Kathleen Horan, Reporter, WNYC News
Kathleen Horan is a staff reporter for New York Public Radio, covering the neighborhood beat. She also reports 'Reset', an ongoing series documenting police-community relations in Bedford Stuyvesant, Brooklyn.
If you Google the term 'dating events' in New York City, 20 million results pop up in 22 seconds.
The offerings range from speed-dating services for former Ivy leaguers, Jewish seniors, professional thirtysomethings and just about any specific group of romantically unattached people you can think of. There are also gatherings called meet-up's, scavenger dates and erotic mixers. But there's a new kid on the singles' block: Improv Dates — a service described as improv comedy-meets-speed dating that promises you can 'laugh your way to Valentine love.'
A recent class was full of singles who signed up to see if the tenets of improvisation could lead to bona-fide romance. But if the thought of combining speed dating and performing feels somewhat terrifying, one of the founders, Zohar Adner, said give it a chance. (PHOTO LEFT)
"We've never had a runner," Adner said. "We'll have people who say, 'Oh, I can't stay for the whole thing,' but they always stay."'
Thirty-four-year-old Adner, who is single, was is gearing up to facilitate the sixth event since he and a partner launched Improv Dates last summer. The class tonight is for 38- to 48-year olds.
Incorporating what's known in the improv world as "yes anding" -- or learning to accept and add to what your partner is gives you -- is something Adner believes singles in the city might find invaluable when it comes to making a connection.
"If we could provide an environment that does that for people all the better -- particularly in a cynical town like New York where people come in and say, 'Oh gosh, this is going to be terrible.'"
In the backroom of Turtle Bay NYC, a bar on East 52nd Street, men and women arrive in ones and twos. They check in, snack on pretzels and sip complimentary drinks included with the $40 entrance fee. Participants are armed with cards distributed to help them keep track of the other singles they'll meet every seven minutes as the night progresses. Adner coaches the group of 14 on how to get the most of the exercises with their partners:
"You guys are here to find connections. ... You're not here to figure out if the person you just talked with is your life partner -- just is this the kind of person who I would like to have a full date with?"
A slide-whistle sounds when it's time to switch tables and move on to the next date.
Pairs are coached to speak gibberish to each other describing their day, exchange imaginary gifts and answer questions such as would you rather live in outer space or under the sea?

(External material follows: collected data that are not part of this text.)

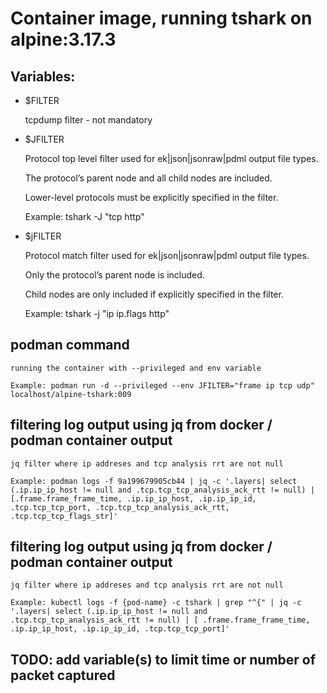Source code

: # Container image, running tshark on alpine:3.17.3

## Variables:

+ $FILTER

	tcpdump filter - not mandatory

+ $JFILTER

	Protocol top level filter used for ek|json|jsonraw|pdml output file types.

	The protocol’s parent node and all child nodes are included. 

	Lower-level protocols must be explicitly specified in the filter.

	Example: tshark -J "tcp http"

+ $jFILTER

	Protocol match filter used for ek|json|jsonraw|pdml output file types.

	Only the protocol’s parent node is included.

	Child nodes are only included if explicitly specified in the filter.

	Example: tshark -j "ip ip.flags http"

## podman command
 
	running the container with --privileged and env variable

	Example: podman run -d --privileged --env JFILTER="frame ip tcp udp" localhost/alpine-tshark:009

## filtering log output using jq from docker / podman container output

	jq filter where ip addreses and tcp analysis rrt are not null

	Example: podman logs -f 9a199679905cb44 | jq -c '.layers| select (.ip.ip_ip_host != null and .tcp.tcp_tcp_analysis_ack_rtt != null) | [.frame.frame_frame_time, .ip.ip_ip_host, .ip.ip_ip_id, .tcp.tcp_tcp_port, .tcp.tcp_tcp_analysis_ack_rtt, .tcp.tcp_tcp_flags_str]'

## filtering log output using jq from docker / podman container output

	jq filter where ip addreses and tcp analysis rrt are not null

	Example: kubectl logs -f {pod-name} -c tshark | grep "^{" | jq -c '.layers| select (.ip.ip_ip_host != null and .tcp.tcp_tcp_analysis_ack_rtt != null) | [ .frame.frame_frame_time, .ip.ip_ip_host, .ip.ip_ip_id, .tcp.tcp_tcp_port]'
	

## TODO: add variable(s) to limit time or number of packet captured
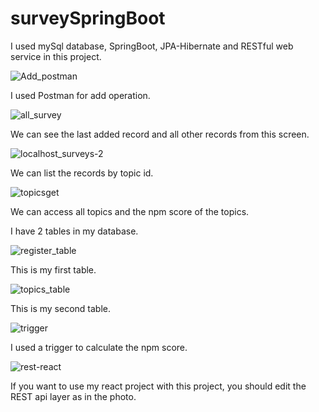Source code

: # surveySpringBoot

I used mySql database, SpringBoot, JPA-Hibernate and RESTful web service in this project.

![Add_postman](https://user-images.githubusercontent.com/44475035/84965722-56b11a00-b118-11ea-95af-d6d4ca16795a.PNG)

I used Postman for add operation.

![all_survey](https://user-images.githubusercontent.com/44475035/84966262-bf4cc680-b119-11ea-888a-e7d97f841c88.PNG)

We can see the last added record and all other records from this screen.

![localhost_surveys-2](https://user-images.githubusercontent.com/44475035/84966644-ac86c180-b11a-11ea-89cf-cfe92a78e6a5.PNG)

We can list the records by topic id.

![topicsget](https://user-images.githubusercontent.com/44475035/84966817-1bfcb100-b11b-11ea-8c21-297785bee34b.PNG)

We can access all topics and the npm score of the topics.

I have 2 tables in my database.

![register_table](https://user-images.githubusercontent.com/44475035/84966706-d809ac00-b11a-11ea-8f38-1a0a572ea626.PNG)

This is my first table.

![topics_table](https://user-images.githubusercontent.com/44475035/84966726-e6f05e80-b11a-11ea-8754-9dc7bb9f1051.PNG)

This is my second table.

![trigger](https://user-images.githubusercontent.com/44475035/84967341-65013500-b11c-11ea-8118-27df6f83a0ba.PNG)

I used a trigger to calculate the npm score.

![rest-react](https://user-images.githubusercontent.com/44475035/84967703-48193180-b11d-11ea-8faa-cd840ca82652.PNG)

If you want to use my react project with this project, you should edit the REST api layer as in the photo.







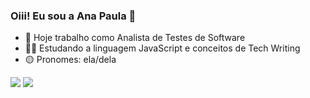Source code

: ### Oiii! Eu sou a Ana Paula 👋

- 🧐 Hoje trabalho como Analista de Testes de Software 
- 🐱‍💻 Estudando a linguagem JavaScript e conceitos de Tech Writing
- 🟡 Pronomes: ela/dela

 <div> 
     
  <a href = "mailto:anapaula.lange@gmail.com"><img src="https://img.shields.io/badge/-Gmail-%23333?style=for-the-badge&logo=gmail&logoColor=white" target="_blank"></a>
  <a href="https://www.linkedin.com/in/anapaula-langegomes" target="_blank"><img src="https://img.shields.io/badge/-LinkedIn-%230077B5?style=for-the-badge&logo=linkedin&logoColor=white" target="_blank"></a> 
    
   
</div>
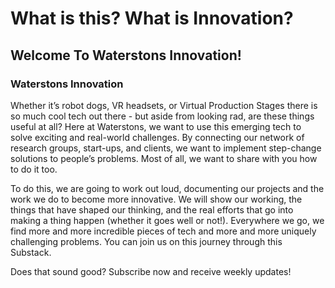 # What is this? What is Innovation?
## Welcome To Waterstons Innovation!

### Waterstons Innovation
Whether it’s robot dogs, VR headsets, or Virtual Production Stages there is so much cool tech out there - but aside from looking rad, are these things useful at all? Here at Waterstons, we want to use this emerging tech to solve exciting and real-world challenges. By connecting our network of research groups, start-ups, and clients, we want to implement step-change solutions to people’s problems. Most of all, we want to share with you how to do it too.

To do this, we are going to work out loud, documenting our projects and the work we do to become more innovative. We will show our working, the things that have shaped our thinking, and the real efforts that go into making a thing happen (whether it goes well or not!). Everywhere we go, we find more and more incredible pieces of tech and more and more uniquely challenging problems. You can join us on this journey through this Substack.

Does that sound good? Subscribe now and receive weekly updates!


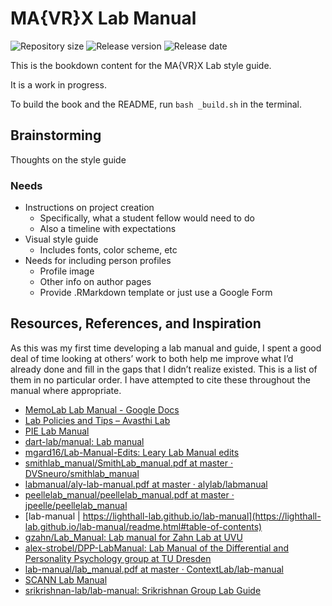 MA{VR}X Lab Manual
================

![Repository
size](https://img.shields.io/github/repo-size/mavrxlab/lab-manual)
![Release
version](https://img.shields.io/github/v/release/mavrxlab/lab-manual?include_prereleases)
![Release
date](https://img.shields.io/github/release-date/mavrxlab/lab-manual)

<!-- Do not edit README.md! Only edit _README.Rmd. I'm assuming you're using RStudio for all of this.

When you run `bash _build.sh` in the terminal, it will create the .md file.

If you don't want to rebuild the entire book and just the README, run in the console:

rmarkdown::render('_README.Rmd', output_format = 'github_document', output_file = paste('README.md'))
-->

This is the bookdown content for the MA{VR}X Lab style guide.

It is a work in progress.

To build the book and the README, run `bash _build.sh` in the terminal.

## Brainstorming

Thoughts on the style guide

### Needs

-   Instructions on project creation
    -   Specifically, what a student fellow would need to do
    -   Also a timeline with expectations
-   Visual style guide
    -   Includes fonts, color scheme, etc
-   Needs for including person profiles
    -   Profile image
    -   Other info on author pages
    -   Provide .RMarkdown template or just use a Google Form

## Resources, References, and Inspiration

As this was my first time developing a lab manual and guide, I spent a
good deal of time looking at others’ work to both help me improve what
I’d already done and fill in the gaps that I didn’t realize existed.
This is a list of them in no particular order. I have attempted to cite
these throughout the manual where appropriate.

-   [MemoLab Lab Manual - Google
    Docs](https://docs.google.com/document/d/1L1DhF3gKZKVGb_MDEmdqvBwm5thWiqyMy8AS_kzJnSM/edit#)
-   [Lab Policies and Tips – Avasthi
    Lab](http://www.avasthilab.org/lab-policies-and-tips/)
-   [PIE Lab Manual](https://pie-lab.github.io/manual/)
-   [dart-lab/manual: Lab manual](https://github.com/dart-lab/manual)
-   [mgard16/Lab-Manual-Edits: Leary Lab Manual
    edits](https://github.com/mgard16/Lab-Manual-Edits)
-   [smithlab_manual/SmithLab_manual.pdf at master ·
    DVSneuro/smithlab_manual](https://github.com/DVSneuro/smithlab_manual/blob/master/SmithLab_manual.pdf)
-   [labmanual/aly-lab-manual.pdf at master ·
    alylab/labmanual](https://github.com/alylab/labmanual/blob/master/aly-lab-manual.pdf)
-   [peellelab_manual/peellelab_manual.pdf at master ·
    jpeelle/peellelab_manual](https://github.com/jpeelle/peellelab_manual/blob/master/peellelab_manual.pdf)
-   [lab-manual \|
    https://lighthall-lab.github.io/lab-manual](https://lighthall-lab.github.io/lab-manual/readme.html#table-of-contents)
-   [gzahn/Lab_Manual: Lab manual for Zahn Lab at
    UVU](https://github.com/gzahn/Lab_Manual#09-reading-list)
-   [alex-strobel/DPP-LabManual: Lab Manual of the Differential and
    Personality Psychology group at TU
    Dresden](https://github.com/alex-strobel/DPP-LabManual)
-   [lab-manual/lab_manual.pdf at master ·
    ContextLab/lab-manual](https://github.com/ContextLab/lab-manual/blob/master/lab_manual.pdf)
-   [SCANN Lab Manual](https://scann-lab.github.io/Lab_Manual/)
-   [srikrishnan-lab/lab-manual: Srikrishnan Group Lab
    Guide](https://github.com/srikrishnan-lab/lab-manual)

As the night progresses and the drinks flow, the body language opens up slightly and the laughs come easier.
One of the participants who was giggling the most is Randi F, an engineer from the Bronx who didn't feel comfortable sharing her full name. She's been single for a few years and said she wasn't looking forward to attending.
“Actually, I walked in here feeling quite drained from the day at work, and it was invigorating," she said.
She thinks the immediate face-to-face interaction is part of the appeal.
"I’ve done online dating, but I’ve never met anyone who has really clicked so for me. I like the personal experience with someone and getting a sense of their energy and presence is really important and I think that's why this is great."
It was Charlie DeBenedittis of Brooklyn's second try at improv dating. He said the class is fast but learning how to just show up and play is teaching him patience.
"It seems like in New York we're all in a rush, and I imagine that in other places it’s a little slower and people maybe hang in there longer to make choices.
Of those who took the class, 12 found matches -- meaning that they'll receive the contact information and go out on a date with someone who also chose them. Adner said that's a pretty good outcome, even though he said it’s still tough for those who weren't selected.
"If you're still single, whatever you've been trying to do hasn't worked so being open to new ideas and activities is going to help to make the change you're looking for."
And what about the potential success of finding love while impersonating space aliens--? Improv Dates' longest relationship so far lasted four months but recently broke up. One part of that couple just headed back to class.